We need not go further. That a judgment or order sought to be modified has prospective force is an indispensable condition for obtaining relief from that judgment or order under the third set of circumstances listed in Rule 60(b)(5). See Comfort, 560 F.3d at 28. The fact that the district court's prior dismissal was not executory and did not leave open future adjudication of any issues regarding the rights of the parties now at issue here and before the district court is fatal to plaintiffs' claim under that provision.

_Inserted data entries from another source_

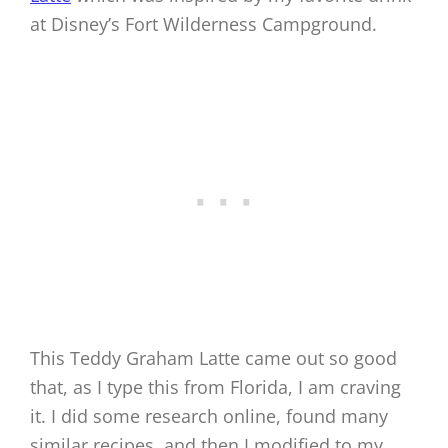
at Disney’s Fort Wilderness Campground.
This Teddy Graham Latte came out so good
that, as I type this from Florida, I am craving
it. I did some research online, found many
similar recipes, and then I modified to my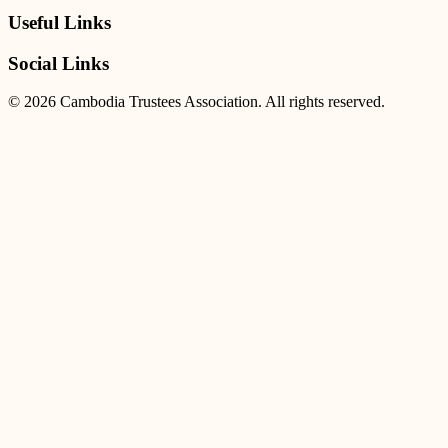
Useful Links
Social Links
© 2026 Cambodia Trustees Association. All rights reserved.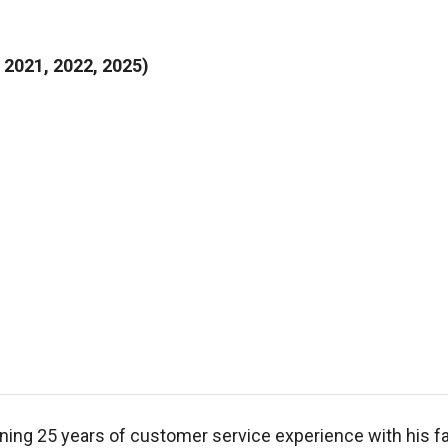
2021, 2022, 2025)
ning 25 years of customer service experience with his fa
, he graduated from High Point College in 1990 with a B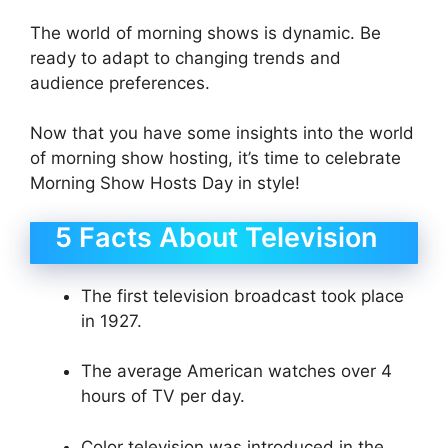
The world of morning shows is dynamic. Be
ready to adapt to changing trends and
audience preferences.
Now that you have some insights into the world
of morning show hosting, it’s time to celebrate
Morning Show Hosts Day in style!
5 Facts About Television
The first television broadcast took place
in 1927.
The average American watches over 4
hours of TV per day.
Color television was introduced in the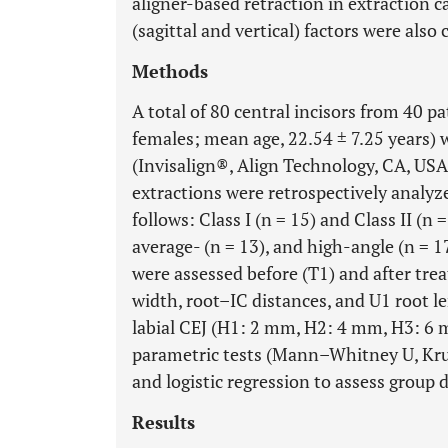
aligner-based retraction in extraction c
(sagittal and vertical) factors were also
Methods
A total of 80 central incisors from 40 p
females; mean age, 22.54 ± 7.25 years)
(Invisalign®, Align Technology, CA, USA)
extractions were retrospectively analyzed
follows: Class I (n = 15) and Class II (n =
average- (n = 13), and high-angle (n = 1
were assessed before (T1) and after tre
width, root–IC distances, and U1 root l
labial CEJ (H1: 2 mm, H2: 4 mm, H3: 6 m
parametric tests (Mann–Whitney U, Krus
and logistic regression to assess group d
Results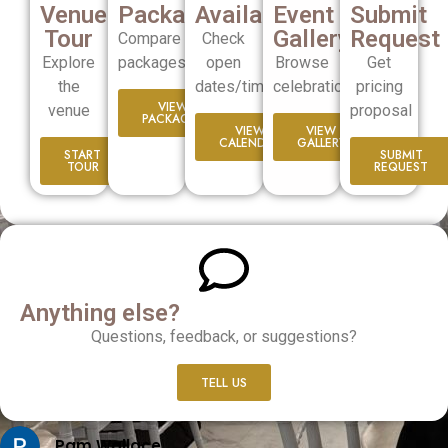
Venue
Packages
Availability
Event
Submit
Tour
Gallery
Request
Compare
Check
Explore
packages
open
Browse
Get
the
dates/times
celebrations
pricing
VIEW
venue
proposal
PACKAGES
VIEW
VIEW
CALENDER
GALLERY
START
SUBMIT
TOUR
REQUEST
Anything else?
Questions, feedback, or suggestions?
TELL US
Pam Wallace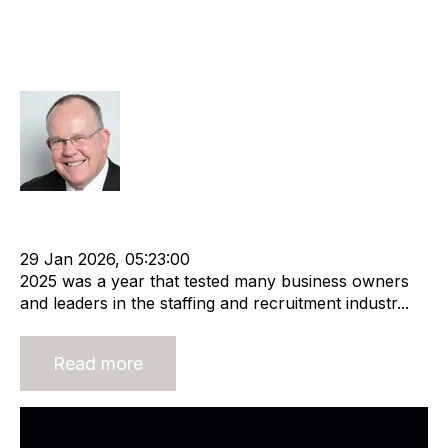
Tackle 2026 with rigour and
determination as the uncertainty
continues
Rod Hore
Acquisition and Divestment
Leadership
Recruitment industry
Recruitment agency
29 Jan 2026, 05:23:00
2025 was a year that tested many business owners
and leaders in the staffing and recruitment industr...
Read more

Finally, plaintiffs state in passing, alternatively, that they are entitled to relief under Rule 60(b)(6), which provides that a court may relieve a party from a final judgment for "any other reason that justifies relief." Fed. R. Civ. P. 60(b)(6). That argument fails. Rule 60(b)(6) applies only "when the asserted grounds for relief are not recognized in clauses (1)-(5) of the Rule" and "there are extraordinary circumstances justifying relief." Nemaizer, 793 F.2d at 63. "[A]s a general matter, a mere change in decisional law does not constitute an `extraordinary circumstance' for the purposes of Rule 60(b)(6)," Marrero Pichardo v. Ashcroft, 374 F.3d 46, 56 (2d Cir. 2004), and "the interest in finality outweighs" the losing party's concern "that justice was not done," In re Terrorist Attacks on Sept. 11, 2001, 741 F.3d 353, 357 (2d Cir. 2013). Plaintiffs do not assert a basis for relief under subsection (6) that is separate from the basis asserted under subsection (5), nor do they set forth "extraordinary circumstances" justifying relief apart from asserting the same injuries they have alleged in their complaint — that the "pay to play" rules deprive them of their expressive and associational rights and are thus unconstitutional. That failure is fatal to their claim under Rule 60(b)(6).
For the foregoing reasons the district court's decision is affirmed.